• _Exercise 1_:
According to the Young Euro Classic festival report, how many visitors attended the festival's 20th edition?
• _Exercise 2_:
Rewrite the Young Euro Classic festival report between "The 20th edition" and "his other works.", inclusive, replacing "two weeks" with "fourteen days".
• _Exercise 3_:
Continue the Young Euro Classic festival report from its last sentence.

• _Passage provided_:

■ ■ ■ ■ ■ ■ ■

The 20th edition of the Young Euro Classic festival ended August 6 with a record attendance of 27,000 visitors. Over the course of two weeks acclaimed international orchestras gave a series of concerts in the Berlin Konzerthaus [concert hall] situated in the city’s Gendarmenmarkt. Some 1,200 young musicians from all over the world took part in the 19 concerts.

The musical focus of the festival was Ludwig van Beethoven (1770-1827). Next year marks the 250th anniversary of his birth and all nine of the German composer’s symphonies were played in addition to a number of his other works.

The young artists interpreted this titan of classical music in their own fashion—without exaggerated pathos, but with great seriousness and respect. While technically not always flawless, they were clearly moved by and gave expression to the revolutionary spirit of Beethoven that has so much relevance today.

They “brought Beethoven to life,” as one visitor wrote succinctly in a guest book, following a performance by the Israeli-Palestinian Galilee Chamber Orchestra.

The Young Euro Classic festival was first established as a purely European youth orchestra event at the turn of the millennium based on the desire of its founding members and sponsors to provide a “sign for an open community, a sign for Europe.” The occasion was the end of the Cold War and all the accompanying illusions in a “new era” of peace and democracy to be promoted by the European Union (EU).

■ ■ ■ ■ ■ ■ ■

• _Recorded information_:
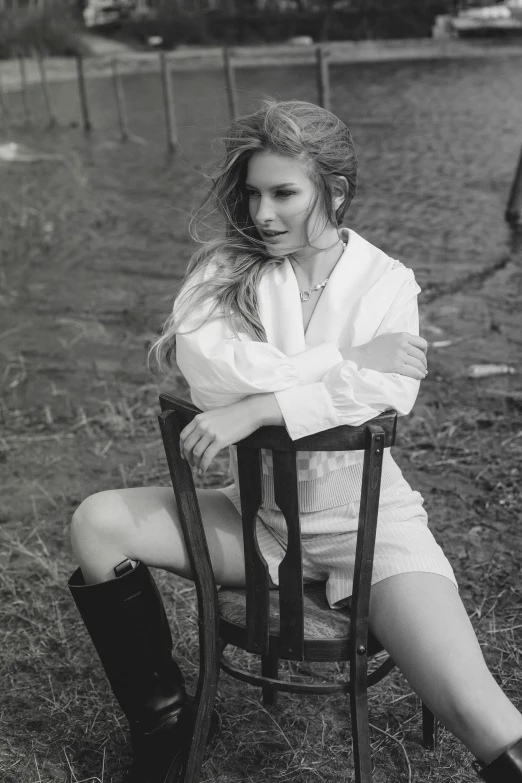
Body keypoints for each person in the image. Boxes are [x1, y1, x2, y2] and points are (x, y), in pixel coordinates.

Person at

■ ■ ■ ■ ■ ■ ■

• _Your response 1_:
27,000 visitors

• _Your response 2_:
The 20th edition of the Young Euro Classic festival ended August 6 with a record attendance of 27,000 visitors. Over the course of fourteen days acclaimed international orchestras gave a series of concerts in the Berlin Konzerthaus [concert hall] situated in the city’s Gendarmenmarkt. Some 1,200 young musicians from all over the world took part in the 19 concerts.

The musical focus of the festival was Ludwig van Beethoven (1770-1827). Next year marks the 250th anniversary of his birth and all nine of the German composer’s symphonies were played in addition to a number of his other works.

• _Your response 3_:
Since 2000, almost 25,000 young musicians and 200 orchestras from over 70 countries have played at the festival, which has long since been extended beyond Europe to other continents. The program has included more than 250 world and German premieres.

This year, in addition to many European orchestras, orchestras came from Chile, the Dominican Republic, Tatarstan, China, the US and Israel. A British ensemble made the point of contacting the festival’s director and indicating their strong desire to participate in the Young Euro Classic before the Brexit deadline, since they don’t know what will happen after it.

The festival was characterised by clear contradictions. Its themes of cosmopolitanism, humanity and tolerance are increasingly in conflict with the reality of the EU and the development of capitalism. Young musicians are largely responding with thoughtfulness and commitment, and their interpretations of classical music have clearly gained in depth. Many premieres had lost the character of mere sound experiments. On the other hand, the festival organisers visibly sought to conflate their own official motto with EU propaganda on the occasion of the festival’s 20th anniversary.

Beethoven’s Ninth Symphony as a “sing-along concert” under EU flags

It was no coincidence that the main event, featuring Beethoven’s famed Symphony No. 9 in D Minor (1822-24), was organised as a “sing-along concert,” played by the European Union Youth Orchestra (EUYO) under the direction of Vasily Petrenko. The “Ode to Joy” based on the text by Friedrich Schiller at the end of the symphony provides the basis for the EU anthem.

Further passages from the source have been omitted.